──────── 阅读材料 ────────

药物联合治疗是众多疾病的常见治疗策略,其立足点在于不同作用机制的药物叠加使用可以起到协同增效的效果。肿瘤临床上的“PD-(L)1+”模式便是一个典型的联合用药场景,K药和O药开展的联合治疗临床研究也数以千计。
联合用药方案的探索可以进一步挖掘药物的临床价值,丰富医药企业进行市场竞争的手段。诚然,药物联合治疗有着诸多预期上的优势,但在临床研究实践中还要严格考虑药物相互作用所带来的毒性、成药性和市场竞争问题,尤其是肿瘤药物联合疗法开发。因此,高效且合理的抗肿瘤联合治疗策略是每家肿瘤药物研发企业都在关心的。
在9月24日-25日举办的2024中国医药决策者峰会暨第四届医药魔方开放日上,基石药业首席医学官史青梅(主持人)、赛生药业研发总经理兼首席医学官毛力、泰格医药首席医学官兼高级副总裁陈霞和微芯生物临床开发中心负责人陈宇围绕这一话题进行了讨论,并从企业自身的视角分享了经验。

──────── 待审数据 ────────

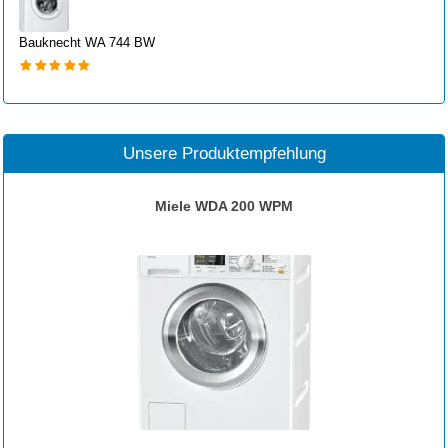
Bauknecht WA 744 BW
Unsere Produktempfehlung
Miele WDA 200 WPM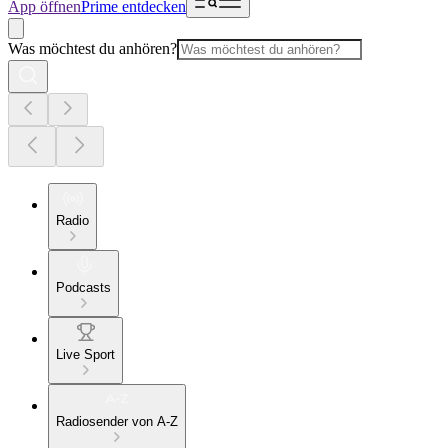
App öffnen
Prime entdecken
Was möchtest du anhören?
Radio
Podcasts
Live Sport
Radiosender von A-Z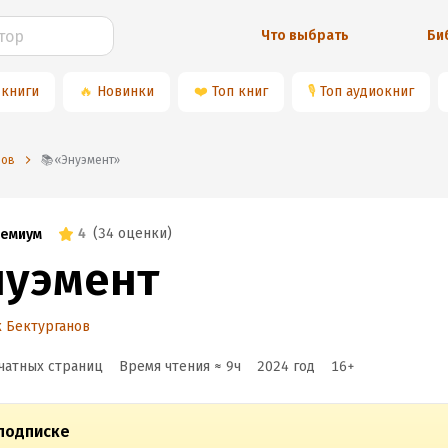
Что выбрать
Би
 книги
🔥
Новинки
❤️
Топ книг
🎙
Топ аудиокниг
нов
📚«Энуэмент»
4
(
34 оценки
)
емиум
нуэмент
 Бектурганов
чатных страниц
Время чтения ≈
9
ч
2024
год
16
+
подписке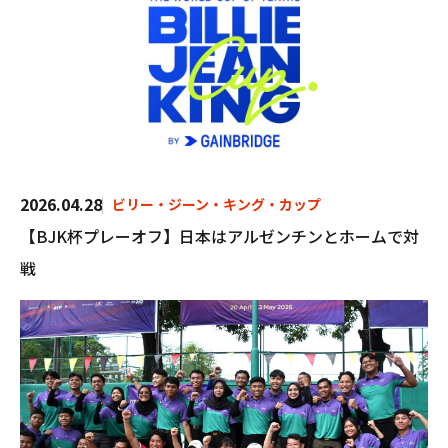
2026.04.28
ビリー・ジーン・キング・カップ
【BJK杯プレーオフ】日本はアルゼンチンとホームで対
戦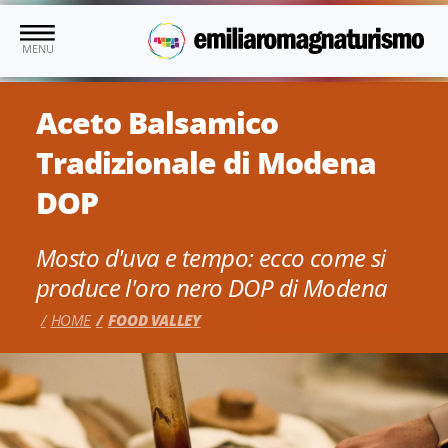
Vai al contenuto principale
MENU
Aceto Balsamico
Tradizionale di Modena
DOP
Mosto d'uva e tempo: ecco come si
produce l'oro nero DOP di Modena
HOME
FOOD VALLEY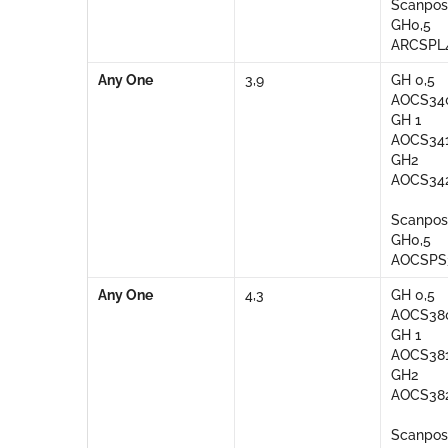
Scanpos
GH0,5
ARCSPL
Any One
3,9
GH 0,5
AOCS34
GH 1
AOCS34
GH2
AOCS34
Scanpos
GH0,5
AOCSPS
Any One
4,3
GH 0,5
AOCS38
GH 1
AOCS38
GH2
AOCS38
Scanpos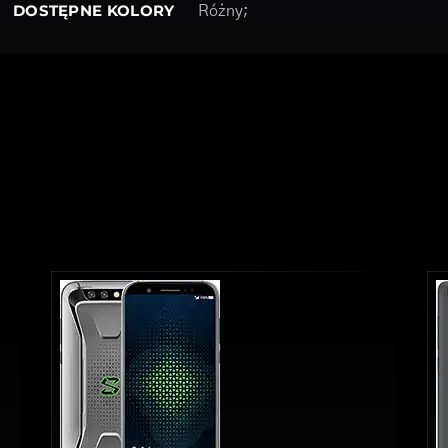
DOSTĘPNE KOLORY
Różny;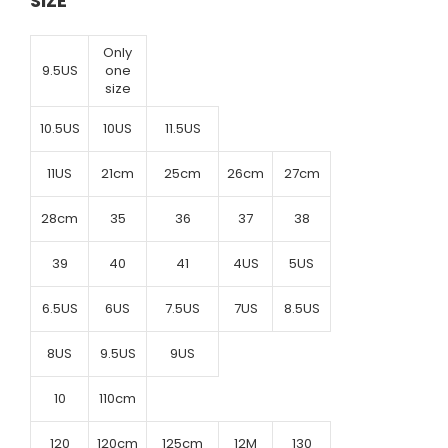
SIZE
Only
9.5US
one
size
10.5US
10US
11.5US
11US
21cm
25cm
26cm
27cm
28cm
35
36
37
38
39
40
41
4US
5US
6.5US
6US
7.5US
7US
8.5US
8US
9.5US
9US
10
110cm
120
120cm
125cm
12M
130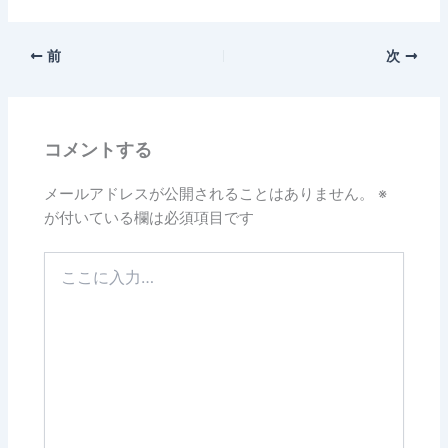
前
次
コメントする
メールアドレスが公開されることはありません。
※
が付いている欄は必須項目です
こ
こ
に
入
力…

────────

--- 工作任务 ---
能否复制这篇关于药物联合治疗的短文中的一段：从含有“联合用药方案的探索可以进一步”的字句开始，到“从企业自身的视角分享了经验。”为止，一字不改？ 上述记录取自另外的来源。

--- 结果 ---
联合用药方案的探索可以进一步挖掘药物的临床价值,丰富医药企业进行市场竞争的手段。诚然,药物联合治疗有着诸多预期上的优势,但在临床研究实践中还要严格考虑药物相互作用所带来的毒性、成药性和市场竞争问题,尤其是肿瘤药物联合疗法开发。因此,高效且合理的抗肿瘤联合治疗策略是每家肿瘤药物研发企业都在关心的。
在9月24日-25日举办的2024中国医药决策者峰会暨第四届医药魔方开放日上,基石药业首席医学官史青梅(主持人)、赛生药业研发总经理兼首席医学官毛力、泰格医药首席医学官兼高级副总裁陈霞和微芯生物临床开发中心负责人陈宇围绕这一话题进行了讨论,并从企业自身的视角分享了经验。